Nuts and Bolts: speaking with forked tongue.

The trouble with research is that sometimes it tells you stuff you don't want to know.

A joint study by Cambridge and Anglia Ruskin Universities has been looking at bilingual people to find out how good they are at judging the accuracy of their own guesses.

I don't know exactly who decided to do this study, or, indeed, why, but thirty one bilingual and thirty one monolingual people were shown circles containing dots, and these people had to estimate which circle had the most dots in it, and also to say how likely they thought their answer was to be right.

Now, being bilingual has several advantages: it means you have to do a lot less sign-languages in shops; it prevents you doing things like confusing a piscine*, say, with a pissoir**; it seems to stave off dementia for a few years; and the general belief is that bilinguists are particularly empathetic and tolerant.

But bilinguists aren't as good at estimating how good their answers are when it comes to dots in circles. In fact, they are ten per cent worse.

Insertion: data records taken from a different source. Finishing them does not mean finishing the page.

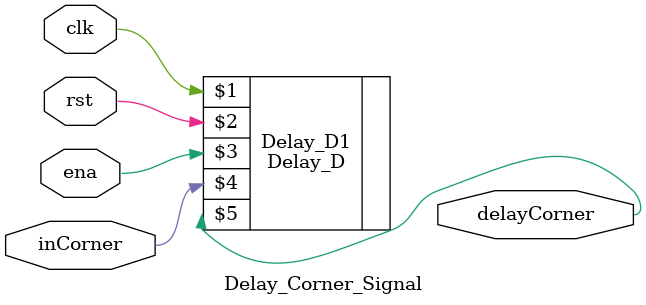
<source format=v>
module Delay_Corner_Signal(clk, rst, ena, inCorner, delayCorner);

parameter DELAY = 11502; // 11502 - latency
parameter WIDTH_DELAY_ADDRESS = 14;

input clk;
input rst;
input ena;


input inCorner;
output delayCorner;

// Hear explaining how many register needs to put in the middle of inCorner and delayCorner
// First, find the size of window. In this case, it is 37*37.
// Second, the middle one, will sit at column 19 and row 19
// Third, to find the offset, calculate the middle to the first element in 37*37, position (1,1)
// for example
// ***** 1 2 3 5 6 ***
// ***** 2 5 8 9 7 ***
// ***** 1 4 0 8 9 ***
// ***** 1 4 7 8 5 ***
// ***** 5 8 7 4 1 ***
// As we can see, 0 is the middle. Calculate the offset from 0 to 1 - (1,1) at the top left.
// From 0, we run to 8->9->*->*->*->*->*->*->7->9->8->5->2->*->*->*->*->*->*->*->*->*->*->*1
// So total 24.
// Final step is take 24 minus to the latency of the HarrisCorner.(latency is defined as how much
// time to determine one pixel at the input is corner or non-corner)

// So in this paper, we use 640 shift, so the total offset is counted as follow:
// 17*640 + 640-19+1 = 11502
// So you just need get 11502 - latency = delay 


Delay_D #(.WIDTH(1), .D(DELAY), .B(WIDTH_DELAY_ADDRESS)) Delay_D1(clk, rst, ena, inCorner, delayCorner);

endmodule



</source>
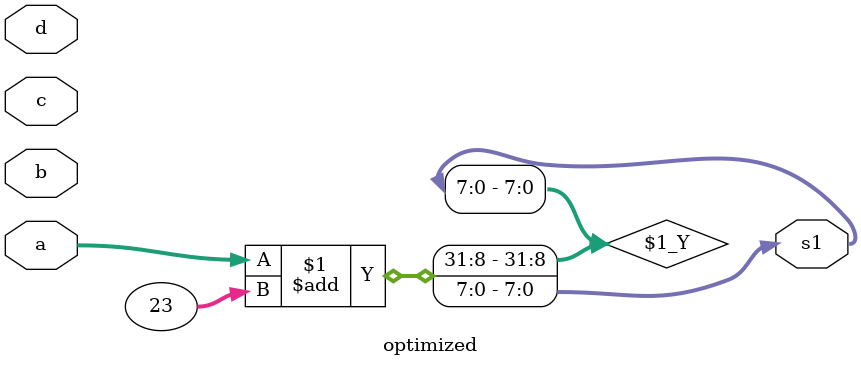
<source format=v>
module optimized
#(  parameter       BW = 8)
(
    input [BW-1:0] a,
    input [BW-1:0] b,
    input [BW-1:0] c,
    input [BW-1:0] d,
    output [BW-1:0] s1
);
    assign s1 = a + 23;
endmodule

</source>
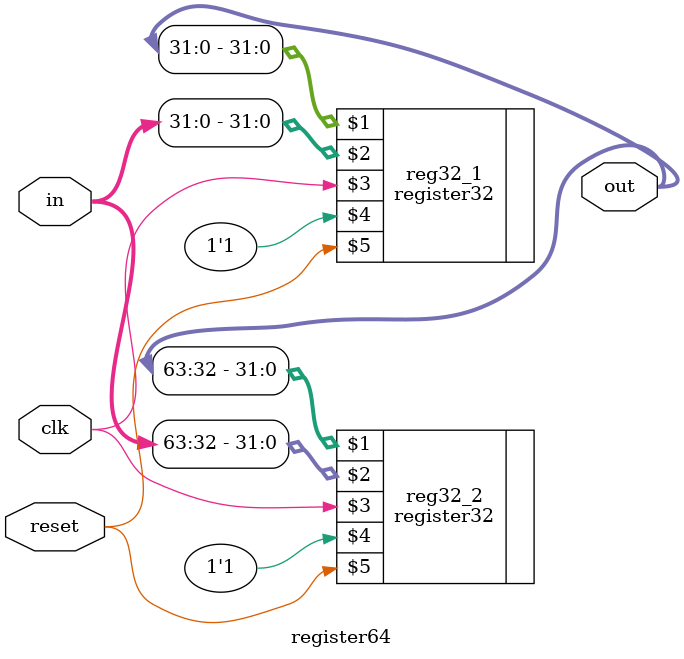
<source format=v>
module register64(out, in, clk, reset);
    input [63:0] in;
    input clk, reset;
    output [63:0] out;

    register32 reg32_1 (out[31:0], in[31:0], clk, 1'b1, reset);
    register32 reg32_2 (out[63:32], in[63:32], clk, 1'b1, reset);

    
endmodule

</source>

Why this should be the case, no one knows, but good for Dr Roberto Filippi, director of the Multilanguage & Cognition Lab at Anglia Ruskin University for making these findings public.

Though, as an academic at an English university with a name like that, the chances are he himself is bilingual. And so...

...but no. I'm sure we can rely on Dr Filippi's judgement entirely.

Word To Use Today: bilingual. Lingua is the Latin for tongue (and it gives us the word linguine, too).

*French: swimming pool.

**French: building containing a urinal.